> **Your goal**:
Copy the text of every record below word for word, keeping each line break as it is, and leave the pictures out of your answer.

> **Provided material**:
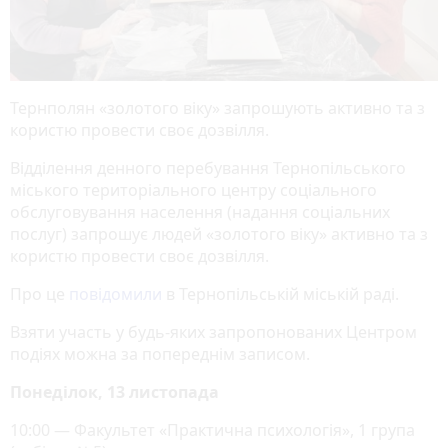
Тернполян «золотого віку» запрошують активно та з
користю провести своє дозвілля.
Відділення денного перебування Тернопільського
міського територіального центру соціального
обслуговування населення (надання соціальних
послуг) запрошує людей «золотого віку» активно та з
користю провести своє дозвілля.
Про це
повідомили
в Тернопільській міській раді.
Взяти участь у будь-яких запропонованих Центром
подіях можна за попереднім записом.
Понеділок, 13 листопада
10:00 — Факультет «Практична психологія», 1 група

> **The answer**:
Тернполян «золотого віку» запрошують активно та з
користю провести своє дозвілля.
Відділення денного перебування Тернопільського
міського територіального центру соціального
обслуговування населення (надання соціальних
послуг) запрошує людей «золотого віку» активно та з
користю провести своє дозвілля.
Про це
повідомили
в Тернопільській міській раді.
Взяти участь у будь-яких запропонованих Центром
подіях можна за попереднім записом.
Понеділок, 13 листопада
10:00 — Факультет «Практична психологія», 1 група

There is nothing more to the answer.